Officials from Colorado and Oklahoma agencies that regulate oil and gas production in those states testified that they and their employees take groundwater protection seriously and promptly investigate any complaints. “We get dozens of allegations a year that water wells have been contaminated. We investigate all of them,” said David Neslin, director of the Colorado Oil & Gas Conservation Commission. “In some cases, we find the wells have been contaminated from a bad cement job or other bad production practices, but not from hydraulic fracturing.

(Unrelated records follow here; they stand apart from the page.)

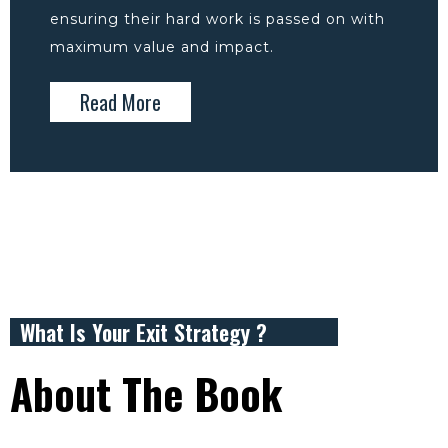
ensuring their hard work is passed on with
maximum value and impact.
Read More
What Is Your Exit Strategy ?
About The Book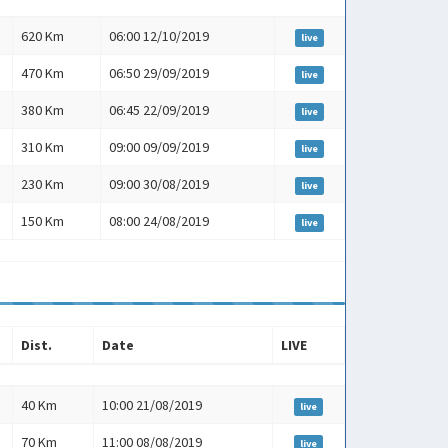
Dist.
Date
LIVE
620 Km
06:00 12/10/2019
live
470 Km
06:50 29/09/2019
live
380 Km
06:45 22/09/2019
live
310 Km
09:00 09/09/2019
live
230 Km
09:00 30/08/2019
live
150 Km
08:00 24/08/2019
live
Dist.
Date
LIVE
Dist.
Date
LIVE
40 Km
10:00 21/08/2019
live
70 Km
11:00 08/08/2019
live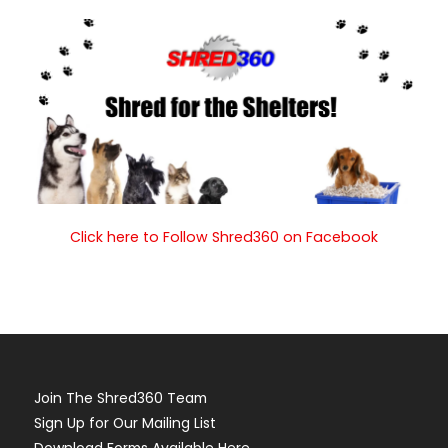
Click here to Follow Shred360 on Facebook
Join The Shred360 Team
Sign Up for Our Mailing List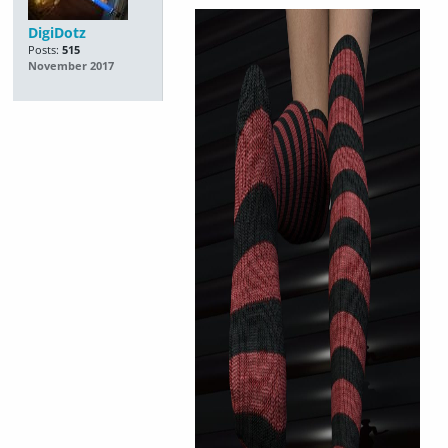
DigiDotz
Posts:
515
November 2017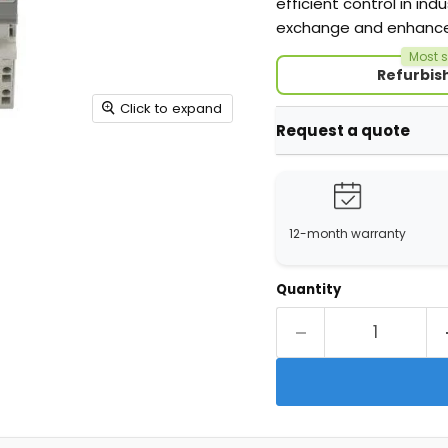
efficient control in in
exchange and enhanced 
Most s
Refurbis
Click to expand
Request a quote
12-month warranty
Quantity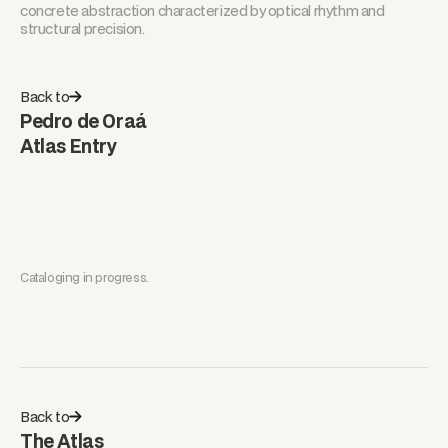
concrete abstraction characterized by optical rhythm and
structural precision.
Back to
Pedro de Oraá
Atlas Entry
Cataloging in progress.
Back to
The Atlas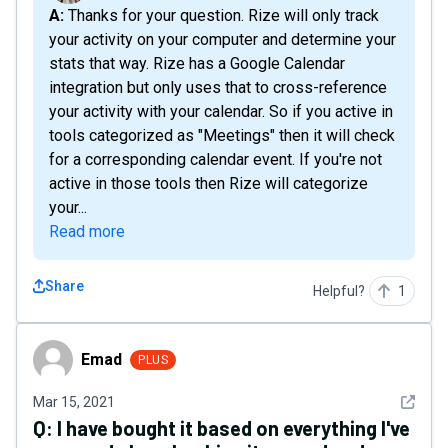
A: Thanks for your question. Rize will only track
your activity on your computer and determine your
stats that way. Rize has a Google Calendar
integration but only uses that to cross-reference
your activity with your calendar. So if you active in
tools categorized as "Meetings" then it will check
for a corresponding calendar event. If you're not
active in those tools then Rize will categorize
your...
Read more
Share
Helpful?
1
Emad
Emad
PLUS
See det
Mar 15, 2021
Q:
I have bought it based on everything I've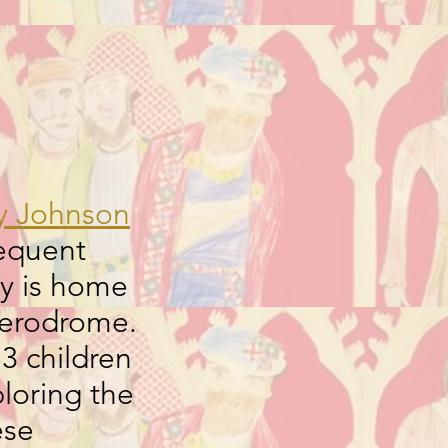
y Johnson
equent
ey is home
 Aerodrome.
3 children
loring the
ese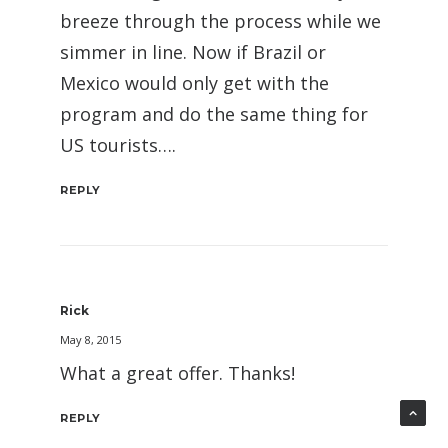
breeze through the process while we
simmer in line. Now if Brazil or
Mexico would only get with the
program and do the same thing for
US tourists….
REPLY
Rick
May 8, 2015
What a great offer. Thanks!
REPLY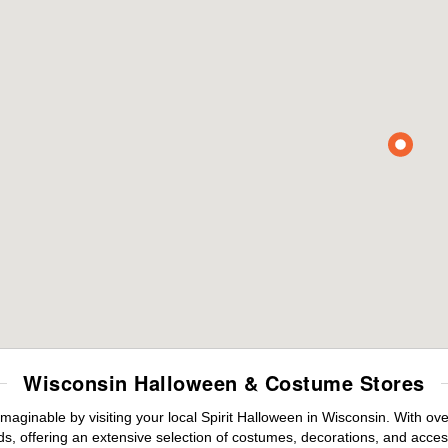
Wisconsin Halloween & Costume Stores
maginable by visiting your local Spirit Halloween in Wisconsin. With o
s, offering an extensive selection of costumes, decorations, and accesso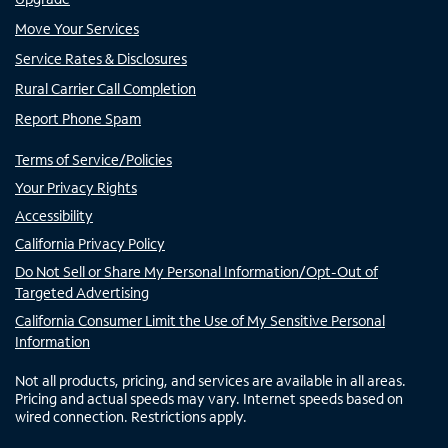
Move Your Services
Service Rates & Disclosures
Rural Carrier Call Completion
Report Phone Spam
Terms of Service/Policies
Your Privacy Rights
Accessibility
California Privacy Policy
Do Not Sell or Share My Personal Information/Opt-Out of
Targeted Advertising
California Consumer Limit the Use of My Sensitive Personal
Information
Not all products, pricing, and services are available in all areas.
Pricing and actual speeds may vary. Internet speeds based on
wired connection. Restrictions apply.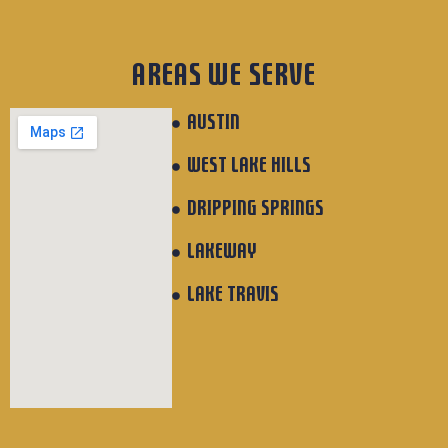
AREAS WE SERVE
AUSTIN
WEST LAKE HILLS
DRIPPING SPRINGS
LAKEWAY
LAKE TRAVIS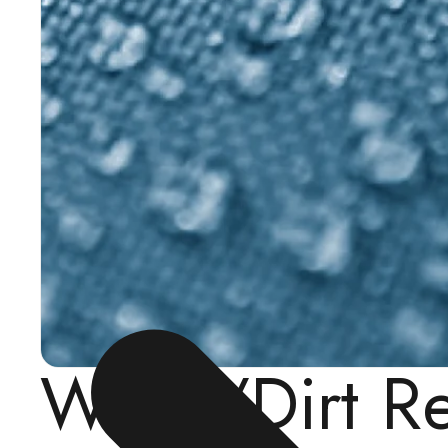
Water/Dirt R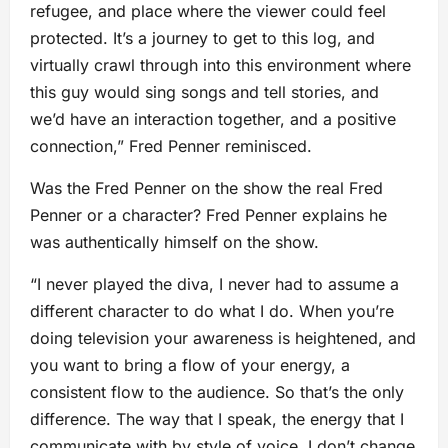
refugee, and place where the viewer could feel
protected. It’s a journey to get to this log, and
virtually crawl through into this environment where
this guy would sing songs and tell stories, and
we’d have an interaction together, and a positive
connection,” Fred Penner reminisced.
Was the Fred Penner on the show the real Fred
Penner or a character? Fred Penner explains he
was authentically himself on the show.
“I never played the diva, I never had to assume a
different character to do what I do. When you’re
doing television your awareness is heightened, and
you want to bring a flow of your energy, a
consistent flow to the audience. So that’s the only
difference. The way that I speak, the energy that I
communicate with by style of voice, I don’t change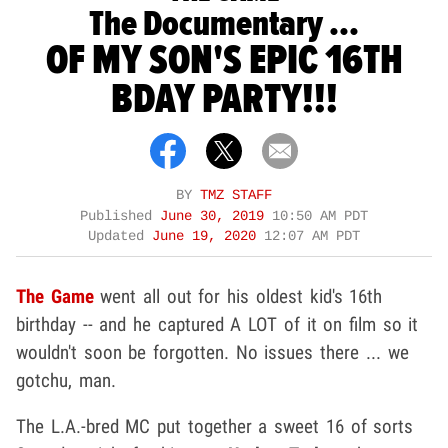
The Documentary ...
OF MY SON'S EPIC 16TH
BDAY PARTY!!!
BY
TMZ STAFF
Published
June 30, 2019
10:50 AM PDT
Updated
June 19, 2020
12:07 AM PDT
The Game
went all out for his oldest kid's 16th
birthday -- and he captured A LOT of it on film so it
wouldn't soon be forgotten. No issues there ... we
gotchu, man.
The L.A.-bred MC put together a sweet 16 of sorts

In others, it has come from naturally occurring biological degradation.” COGCC has investigated thousands of groundwater contamination complaints over the years and have found no instances where fracing has been involved, he added.
“To say we take protection of our groundwater seriously would be an understatement. We continuously revise our rules to meet new conditions,” said Jeff Cloud, vice chairman of the Oklahoma Corporation Commission. He said OCC volunteered last fall to have its fracing program reviewed by the State Review of Oil & Natural Gas Environmental Regulations Inc. (STRONGER), an Oklahoma City nonprofit, multistakeholder organization that assists states in documenting their oil and gas environmental protection programs. EPA and the US Department of Energy have provided grants to STRONGER to examine other states’ programs, Cloud said.
Neslin said Colorado’s OGCC has asked STRONGER to audit the state agency’s groundwater protection programs this summer, and worked closely with the IOGCC and GWPC in launching the new online frac fluid registry. “Our current rules strike a responsible balance between environmental protection and oil and gas development,” he told the senators. “Our experience and those of other states demonstrate that regulation at the state level is working.”
Jack Ubinger, senior vice-president of the Pennsylvania Environmental Council, said cumulative impacts from development of gas resources in the Marcellus and other shales need to be measured closely. “The PEC believes this can not be accomplished without a substantial investment, that federal assistance and guidance will be needed, and that state and federal cooperation will be essential,” he said. “If the lessons of the past have taught us anything, it is this: Now when we’re in the formative years of a new natural gas industry, we must identify the potential impacts accurately so we do not leave a legacy of environmental degradation.”
Environment and Public Works Committee Chairwoman Barbara Boxer (D-Calif.) said there is still more to be learned about environmental impacts from drilling for gas. “With the rapid expansion of exploration for this energy source and the potential for it to help meet a significant portion of the nation’s energy needs, we have much to gain from a full review of this issue,” she said in her opening statement. “We must move forward in a way that ensures safe and responsible drilling that is protective of our air and water.”